The U.S. Supreme Court today issued a unanimous opinion in the case, Endrew F. v. Douglas County School District, ruling in favor of the parents of a Colorado student with autism who indicated that the district did not meet the requirements of the Individuals with Disabilities Education Act (IDEA) thereby, denying him a free appropriate public education (FAPE). Chief Justice John G. Roberts Jr who wrote the opinion said, “when all is said and done, a student offered an educational program providing ‘merely more than de minimis’ progress from year to year can hardly be said to have been offered an education at all.”
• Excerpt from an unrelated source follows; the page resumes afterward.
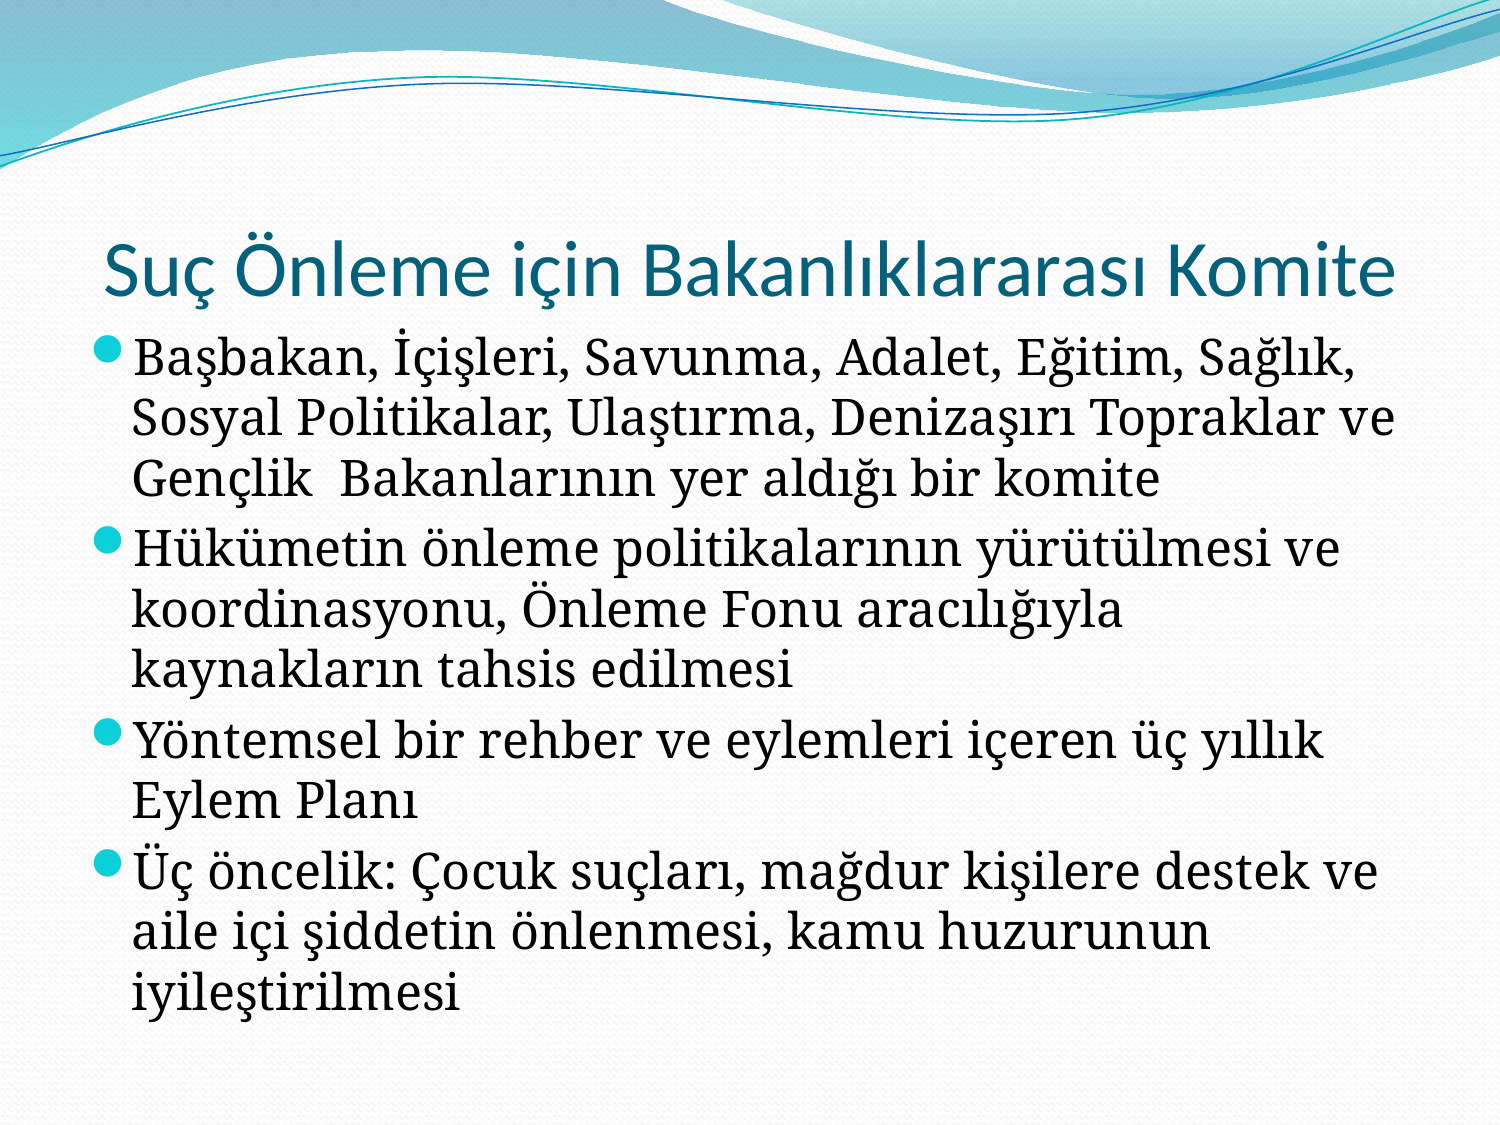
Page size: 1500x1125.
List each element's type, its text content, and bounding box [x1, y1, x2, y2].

list Başbakan, İçişleri, Savunma, Adalet, Eğitim, Sağlık, Sosyal Politikalar, Ulaştırma, Denizaşırı Topraklar ve Gençlik Bakanlarının yer aldığı bir komite Hükümetin önleme politikalarının yürütülmesi ve koordinasyonu, Önleme Fonu aracılığıyla kaynakların tahsis edilmesi Yöntemsel bir rehber ve eylemleri içeren üç yıllık Eylem Planı Üç öncelik: Çocuk suçları, mağdur kişilere destek ve aile içi şiddetin önlenmesi, kamu huzurunun iyileştirilmesi [75, 317, 1425, 1038]
title Suç Önleme için Bakanlıklararası Komite [76, 125, 1427, 313]
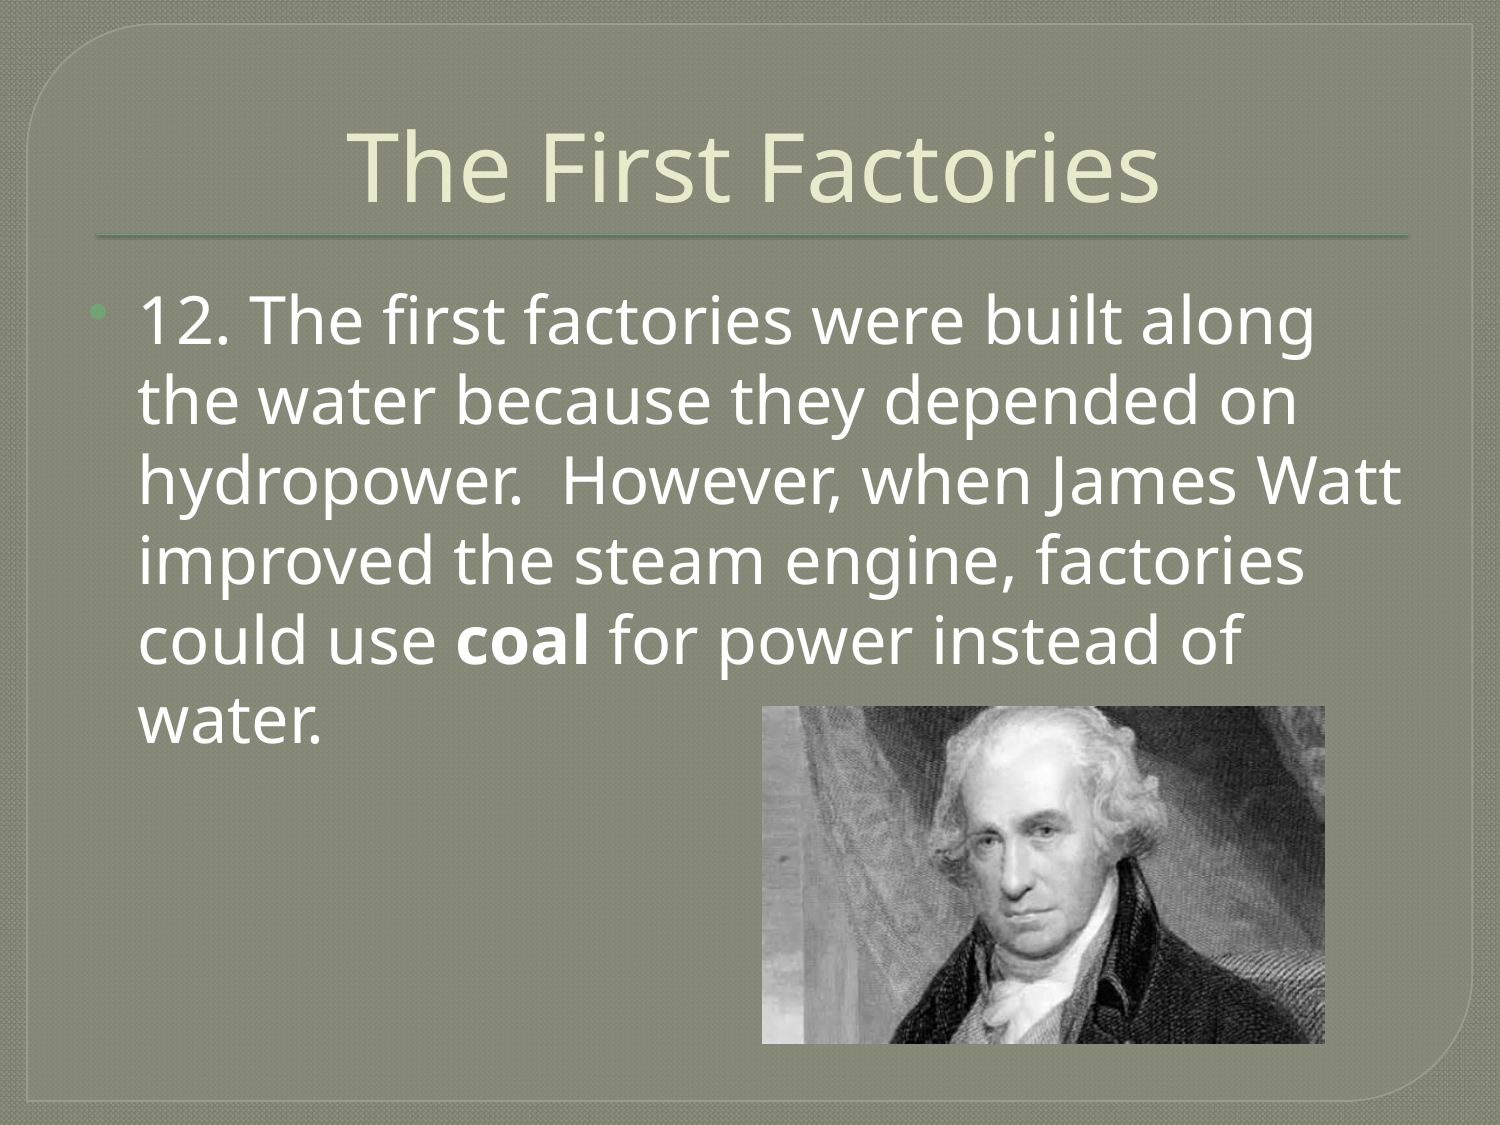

On January 11th, the Supreme Court justices heard the case deliberating what the level of educational benefit that school districts must confer on children with disabilities to provide them with the FAPE guaranteed by the IDEA. Endrew F. v. Douglas County School District is focused on a Colorado boy with autism, whose family asked the justices to clarify what education benefits an Individualized Education Program (IEP) must provide. Endrew F. (Drew) was provided an IEP from preschool through 4th grade, where he was a student in Douglas County School District. For 5th grade Drew was enrolled in a private school, after his parents disagreed with the County’s proposed IEP for 5th grade, stating it was too similar to the goals for earlier years. Drew and his parents filed a law suit in federal district court, stating that he has been denied FAPE and seeking tuition reimbursement for his private school, where they say he has “made academic, social, and behavioral progress.” Drew and his parents asked the eight justices to weigh in after the federal district court ruled that the IEP was “substantively adequate” after clarifying that that the educational benefit was “merely more than de minimis.” Douglas County School District counters that a standard desired by the family could potentially escalate the number of court cases. The school district stand behind the court’s decision in Rowley.
CEC Policy and Advocacy staff and several CEC members had the opportunity to sit in on the Supreme Court oral argument and hear the deliberation first hand. The argument preview and the official hearing transcript can be read on the SCOTUSblog.
In delivering the opinion on behalf of a unanimous Court, Justice Roberts said, “a child’s education program must be appropriately ambitious in light of his circumstances, just as advancement from grade to grade is appropriately ambitious for most children in the regular classroom.” In addition, Roberts stated in the opinion, “the goals may differ, but every child should have the chance to meet challenging objectives.” “This statement is more demanding than the merely more than de minis” test applied by the Tenth Circuit. The Circuit Courts to date have been split in their decisions regarding that “standard” to enable a student to receive educational benefit.
Chief Justice John G. Roberts concluded his written opinion on behalf of the eight justices stating, “The judgement of the United State Courts of Appeals for the Tenth Circuit is vacated, and the case is remanded for further proceedings consistent with this opinion.”